Credit card checker

const validateCred = (parM) => {
for(let i = 0; i < parM.length; i++){
if(parM[i] % 2 !== 0){

   console.log(parM[i] * 2);
  
}
}

};

how do I log my new array with the doubled odd numbers. kindly help.

Hello Martin,

First before running the for loop you will have to make a copy of the card because you cannot change the original card. I used the slice method for this.

You are on a good path with the modulo checker. And to double the value you can do something like this. copyofCard[i] = copyofCard[i] * 2;

Thank you so much janneslohmeijer! You have saved me a lot of time googling for a question I don’t even understand!! Be blessed! I really do appreciate.

const validateCred = (parM) => {
  
  let newArr = parM.slice(0);
  y = newArr.pop();
  newArr.reverse();
  for(let i = 0; i < newArr.length; i++){
    if((newArr.indexOf(newArr[i])+1) % 2 !== 0){
    
        newArr[i] = newArr[i]*2;
      if(newArr[i] > 9){
        newArr[i] = newArr[i] - 9;
      }
      
    }
    
    
    
    }
  console.log(newArr)
  const total = newArr.reduce((acc,currVal) => {
      return acc + currVal;
    })
    console.log(total + y );
    
  };

output is

[ 0, 8, 3, 1, 0, 8, 0, 9, 5, 7, 3, 9, 6, 1, 8 ]
76

the second last digit changes to 1 instead of remaining 5. Why is this? Where is the bug in my code. Those are valid card numbers and output should be 80. Instead my program is minusing 4 from the second last digit. Help is highly appreciated.

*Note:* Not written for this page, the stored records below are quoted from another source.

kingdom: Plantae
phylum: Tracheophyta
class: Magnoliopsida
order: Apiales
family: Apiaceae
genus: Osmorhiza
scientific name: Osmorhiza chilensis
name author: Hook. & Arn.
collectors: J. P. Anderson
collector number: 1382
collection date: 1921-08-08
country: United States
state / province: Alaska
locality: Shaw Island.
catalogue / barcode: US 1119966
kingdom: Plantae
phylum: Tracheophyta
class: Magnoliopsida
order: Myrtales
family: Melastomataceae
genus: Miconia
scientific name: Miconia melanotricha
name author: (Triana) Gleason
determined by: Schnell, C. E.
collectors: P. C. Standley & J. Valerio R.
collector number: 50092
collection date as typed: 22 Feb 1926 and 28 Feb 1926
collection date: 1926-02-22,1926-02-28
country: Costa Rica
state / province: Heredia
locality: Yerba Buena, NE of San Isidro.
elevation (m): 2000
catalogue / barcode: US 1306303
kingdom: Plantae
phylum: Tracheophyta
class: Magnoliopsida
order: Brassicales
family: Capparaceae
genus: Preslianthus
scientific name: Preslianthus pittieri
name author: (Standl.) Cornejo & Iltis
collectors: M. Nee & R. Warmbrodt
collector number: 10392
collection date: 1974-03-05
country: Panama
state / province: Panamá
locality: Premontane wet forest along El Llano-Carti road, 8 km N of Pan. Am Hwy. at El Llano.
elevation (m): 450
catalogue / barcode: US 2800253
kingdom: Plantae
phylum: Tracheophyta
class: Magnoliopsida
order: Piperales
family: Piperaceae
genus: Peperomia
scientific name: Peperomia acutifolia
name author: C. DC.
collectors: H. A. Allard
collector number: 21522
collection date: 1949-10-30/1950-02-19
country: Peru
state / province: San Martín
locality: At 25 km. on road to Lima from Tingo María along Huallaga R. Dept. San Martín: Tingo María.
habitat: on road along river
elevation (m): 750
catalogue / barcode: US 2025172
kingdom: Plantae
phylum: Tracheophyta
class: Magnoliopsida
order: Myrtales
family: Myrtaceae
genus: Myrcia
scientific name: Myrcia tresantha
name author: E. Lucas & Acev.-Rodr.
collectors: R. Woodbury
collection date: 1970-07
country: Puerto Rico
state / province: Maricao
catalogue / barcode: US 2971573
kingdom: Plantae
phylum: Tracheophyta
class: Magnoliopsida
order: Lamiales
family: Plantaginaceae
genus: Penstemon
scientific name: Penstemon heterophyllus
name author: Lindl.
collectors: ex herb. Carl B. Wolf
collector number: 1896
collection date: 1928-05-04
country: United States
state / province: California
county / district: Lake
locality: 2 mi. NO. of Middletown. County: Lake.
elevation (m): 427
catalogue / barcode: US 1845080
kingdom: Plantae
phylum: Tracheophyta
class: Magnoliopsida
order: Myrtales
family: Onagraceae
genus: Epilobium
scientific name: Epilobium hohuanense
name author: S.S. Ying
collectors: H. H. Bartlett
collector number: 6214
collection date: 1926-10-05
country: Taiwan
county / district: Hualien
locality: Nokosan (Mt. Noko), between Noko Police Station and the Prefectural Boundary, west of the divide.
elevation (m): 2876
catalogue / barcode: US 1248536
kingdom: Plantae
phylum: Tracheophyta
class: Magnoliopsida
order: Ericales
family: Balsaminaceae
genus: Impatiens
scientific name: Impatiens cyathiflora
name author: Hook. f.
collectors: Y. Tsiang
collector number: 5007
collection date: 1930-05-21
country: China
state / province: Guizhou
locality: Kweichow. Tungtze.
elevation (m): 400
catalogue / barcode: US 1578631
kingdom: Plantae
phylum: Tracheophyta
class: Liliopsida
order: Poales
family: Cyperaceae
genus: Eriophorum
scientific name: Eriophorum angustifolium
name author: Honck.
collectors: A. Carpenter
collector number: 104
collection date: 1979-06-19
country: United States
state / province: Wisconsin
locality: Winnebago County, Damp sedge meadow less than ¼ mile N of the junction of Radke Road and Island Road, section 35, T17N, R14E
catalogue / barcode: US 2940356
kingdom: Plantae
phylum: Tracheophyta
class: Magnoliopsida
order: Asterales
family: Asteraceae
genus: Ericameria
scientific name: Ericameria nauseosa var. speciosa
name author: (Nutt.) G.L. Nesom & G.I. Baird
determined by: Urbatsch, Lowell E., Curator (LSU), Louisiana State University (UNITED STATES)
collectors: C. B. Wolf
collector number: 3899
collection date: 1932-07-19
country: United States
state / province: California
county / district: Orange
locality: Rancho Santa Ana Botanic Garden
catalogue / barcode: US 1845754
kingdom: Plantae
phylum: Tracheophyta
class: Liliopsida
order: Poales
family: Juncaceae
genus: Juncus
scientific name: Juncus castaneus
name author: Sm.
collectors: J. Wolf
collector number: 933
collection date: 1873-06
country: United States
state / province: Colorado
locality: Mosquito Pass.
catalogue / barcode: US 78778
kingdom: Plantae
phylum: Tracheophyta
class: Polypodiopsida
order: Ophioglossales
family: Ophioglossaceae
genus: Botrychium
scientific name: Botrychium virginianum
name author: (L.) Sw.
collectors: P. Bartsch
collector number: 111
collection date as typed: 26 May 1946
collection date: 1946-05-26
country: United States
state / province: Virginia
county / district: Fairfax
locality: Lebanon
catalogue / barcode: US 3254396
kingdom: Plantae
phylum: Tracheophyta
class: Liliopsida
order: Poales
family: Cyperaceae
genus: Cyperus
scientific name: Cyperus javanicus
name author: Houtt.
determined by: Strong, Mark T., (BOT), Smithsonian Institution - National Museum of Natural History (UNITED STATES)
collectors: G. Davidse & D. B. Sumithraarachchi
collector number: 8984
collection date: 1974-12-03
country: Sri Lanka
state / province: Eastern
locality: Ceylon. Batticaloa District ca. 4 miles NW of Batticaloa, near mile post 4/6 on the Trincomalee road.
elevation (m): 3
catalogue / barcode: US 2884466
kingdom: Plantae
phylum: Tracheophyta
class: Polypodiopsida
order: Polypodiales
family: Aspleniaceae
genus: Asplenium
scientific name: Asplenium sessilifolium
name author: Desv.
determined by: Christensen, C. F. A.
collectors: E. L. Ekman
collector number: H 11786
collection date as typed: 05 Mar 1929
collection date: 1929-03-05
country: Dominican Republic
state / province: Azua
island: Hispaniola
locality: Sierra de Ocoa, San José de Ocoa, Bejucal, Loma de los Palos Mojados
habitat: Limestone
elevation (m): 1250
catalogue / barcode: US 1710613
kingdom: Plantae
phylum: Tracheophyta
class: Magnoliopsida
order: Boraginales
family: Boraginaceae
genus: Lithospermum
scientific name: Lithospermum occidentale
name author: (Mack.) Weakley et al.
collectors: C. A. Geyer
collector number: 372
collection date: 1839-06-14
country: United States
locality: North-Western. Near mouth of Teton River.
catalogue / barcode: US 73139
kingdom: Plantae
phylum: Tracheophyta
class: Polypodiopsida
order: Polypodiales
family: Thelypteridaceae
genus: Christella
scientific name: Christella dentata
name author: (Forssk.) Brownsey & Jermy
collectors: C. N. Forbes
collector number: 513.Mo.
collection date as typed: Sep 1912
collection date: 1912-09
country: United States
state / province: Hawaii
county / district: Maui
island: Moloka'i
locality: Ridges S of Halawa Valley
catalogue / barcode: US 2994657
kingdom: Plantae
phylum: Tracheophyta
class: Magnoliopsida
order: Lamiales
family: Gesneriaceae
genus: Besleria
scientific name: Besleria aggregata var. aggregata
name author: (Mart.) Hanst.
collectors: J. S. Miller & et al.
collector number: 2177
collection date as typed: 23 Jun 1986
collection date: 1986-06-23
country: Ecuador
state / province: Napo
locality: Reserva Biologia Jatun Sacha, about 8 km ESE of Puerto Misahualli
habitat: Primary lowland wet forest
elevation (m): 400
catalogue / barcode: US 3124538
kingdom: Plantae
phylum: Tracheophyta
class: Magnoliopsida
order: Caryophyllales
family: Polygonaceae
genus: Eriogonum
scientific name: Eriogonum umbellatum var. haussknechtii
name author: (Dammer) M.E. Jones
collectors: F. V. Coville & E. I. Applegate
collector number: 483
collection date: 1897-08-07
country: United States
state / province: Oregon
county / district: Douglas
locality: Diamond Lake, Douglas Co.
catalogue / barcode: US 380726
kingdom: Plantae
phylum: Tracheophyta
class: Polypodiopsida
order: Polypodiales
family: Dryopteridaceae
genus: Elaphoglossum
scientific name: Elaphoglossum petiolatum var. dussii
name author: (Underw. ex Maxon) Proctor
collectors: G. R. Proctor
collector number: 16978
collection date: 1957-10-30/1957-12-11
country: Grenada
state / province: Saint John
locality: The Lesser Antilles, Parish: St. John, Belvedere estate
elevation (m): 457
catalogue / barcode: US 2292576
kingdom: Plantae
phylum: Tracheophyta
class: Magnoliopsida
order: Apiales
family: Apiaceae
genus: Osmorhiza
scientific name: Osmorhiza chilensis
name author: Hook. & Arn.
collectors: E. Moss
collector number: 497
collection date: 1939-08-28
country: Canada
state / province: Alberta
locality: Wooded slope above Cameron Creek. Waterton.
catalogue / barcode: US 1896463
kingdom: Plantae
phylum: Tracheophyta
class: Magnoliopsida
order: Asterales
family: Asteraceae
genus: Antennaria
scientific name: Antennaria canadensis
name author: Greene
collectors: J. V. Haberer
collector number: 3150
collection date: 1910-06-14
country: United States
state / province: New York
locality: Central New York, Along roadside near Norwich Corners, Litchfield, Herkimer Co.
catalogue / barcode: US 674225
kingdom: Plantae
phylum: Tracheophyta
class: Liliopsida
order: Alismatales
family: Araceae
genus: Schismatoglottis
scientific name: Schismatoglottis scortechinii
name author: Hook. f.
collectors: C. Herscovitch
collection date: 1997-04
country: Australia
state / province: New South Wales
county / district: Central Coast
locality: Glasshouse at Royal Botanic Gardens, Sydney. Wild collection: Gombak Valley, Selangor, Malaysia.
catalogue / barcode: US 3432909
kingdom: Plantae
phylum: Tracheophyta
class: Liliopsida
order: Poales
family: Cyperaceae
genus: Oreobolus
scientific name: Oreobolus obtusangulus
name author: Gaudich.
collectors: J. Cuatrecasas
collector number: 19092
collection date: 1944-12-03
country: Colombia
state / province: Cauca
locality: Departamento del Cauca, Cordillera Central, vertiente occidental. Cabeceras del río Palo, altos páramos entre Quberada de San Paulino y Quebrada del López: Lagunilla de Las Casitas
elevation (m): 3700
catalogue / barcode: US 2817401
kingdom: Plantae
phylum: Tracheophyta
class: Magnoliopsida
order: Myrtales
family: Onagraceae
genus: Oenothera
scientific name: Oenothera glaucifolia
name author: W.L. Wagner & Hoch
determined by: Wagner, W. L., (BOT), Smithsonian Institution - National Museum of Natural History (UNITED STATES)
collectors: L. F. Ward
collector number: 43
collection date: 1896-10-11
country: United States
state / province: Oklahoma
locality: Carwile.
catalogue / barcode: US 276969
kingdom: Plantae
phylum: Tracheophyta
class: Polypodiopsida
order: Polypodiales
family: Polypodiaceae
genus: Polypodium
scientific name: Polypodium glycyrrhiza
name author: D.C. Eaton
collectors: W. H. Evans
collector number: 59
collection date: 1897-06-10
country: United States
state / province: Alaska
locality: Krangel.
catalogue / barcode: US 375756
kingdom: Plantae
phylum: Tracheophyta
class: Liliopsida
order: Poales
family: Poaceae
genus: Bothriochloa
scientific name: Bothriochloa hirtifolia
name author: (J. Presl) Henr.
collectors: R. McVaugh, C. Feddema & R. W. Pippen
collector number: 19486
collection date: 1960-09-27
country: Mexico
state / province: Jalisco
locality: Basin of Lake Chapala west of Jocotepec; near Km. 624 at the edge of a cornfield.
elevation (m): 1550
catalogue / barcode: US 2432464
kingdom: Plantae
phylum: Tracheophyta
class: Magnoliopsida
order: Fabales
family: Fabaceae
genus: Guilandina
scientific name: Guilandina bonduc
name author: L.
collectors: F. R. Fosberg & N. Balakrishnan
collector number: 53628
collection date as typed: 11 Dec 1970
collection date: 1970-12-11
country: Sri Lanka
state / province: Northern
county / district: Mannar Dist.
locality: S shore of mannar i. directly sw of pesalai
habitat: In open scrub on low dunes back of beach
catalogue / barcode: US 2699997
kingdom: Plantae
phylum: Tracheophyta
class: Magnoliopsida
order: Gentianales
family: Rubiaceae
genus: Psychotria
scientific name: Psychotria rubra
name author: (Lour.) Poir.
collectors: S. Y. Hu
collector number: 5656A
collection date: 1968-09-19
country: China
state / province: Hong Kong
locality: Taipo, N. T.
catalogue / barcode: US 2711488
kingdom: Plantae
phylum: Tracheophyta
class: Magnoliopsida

Hello, @martinnyagah51575630.

I formatted the code in your post. Please review this post for future reference: How do I format code in my posts?
This will allow others to easily copy/paste your code in their own environment, so they can test it. I’m having a look now :slightly_smiling_face:
You may be able to find the issue yourself by adding a few more console.log() statements to see what is going on.

This is the root of your problem. Think about what the value of each of these things is for each value of i (specifically when i reaches 13). You don’t need this level of complexity. This is the equivalent of using a person’s address to go to their home, and ask them for their address, but with a glitch. You then look them up by name, and accidentally go to the wrong house (address) belonging to someone else with the same name that appeared first in the phone book.

Hint:
if(i % 2 == 0) //this is all you need

Hi midlindner,

My code finally works. But I don’t understand why the hint you gave me surprisingly works. Would you mind explaining further?

if(i % 2 == 0)    vs   if((newArr.indexOf(newArr[i])+1) % 2 !== 0)
1 Like

Consider this more simple example:

const nums = [1, 2, 1, 2]

for(let i = 0; i < nums.length; i++) {
  console.log(`i = ${i}`)
  console.log(`nums[i] = ${nums[i]}`)
  console.log(`nums.indexOf(nums[i]) = ${nums.indexOf(nums[i])}\n`)
}

Output:

i = 0
nums[i] = 1
nums.indexOf(nums[i]) = 0

i = 1
nums[i] = 2
nums.indexOf(nums[i]) = 1

i = 2
nums[i] = 1
nums.indexOf(nums[i]) = 0

i = 3
nums[i] = 2
nums.indexOf(nums[i])= 1

Notice when i is 0 and when i is 1 that code similar to your original code nums.indexOf(nums[i]) is the same as i. However, when i is 2 and when i is 3 something different happens. Let’s break it down a little. When i is 2:

nums = [1, 2, 1, 2]
indexes: 0, 1, 2, 3
nums[2] is the second occurrence of the value 1
so, nums.indexOf(1) returns 0
Why? Because the indexOf() method returns the index of the first occurrence of the argument supplied.

The value of i in the for loop is all we need to access each value in the array of credit card number digits. Since you reverse the array, and we need to perform the double/subtract 9 if greater than 9 operation on every other digit beginning with the first (index 0) digit, the code in my hint accomplishes the task.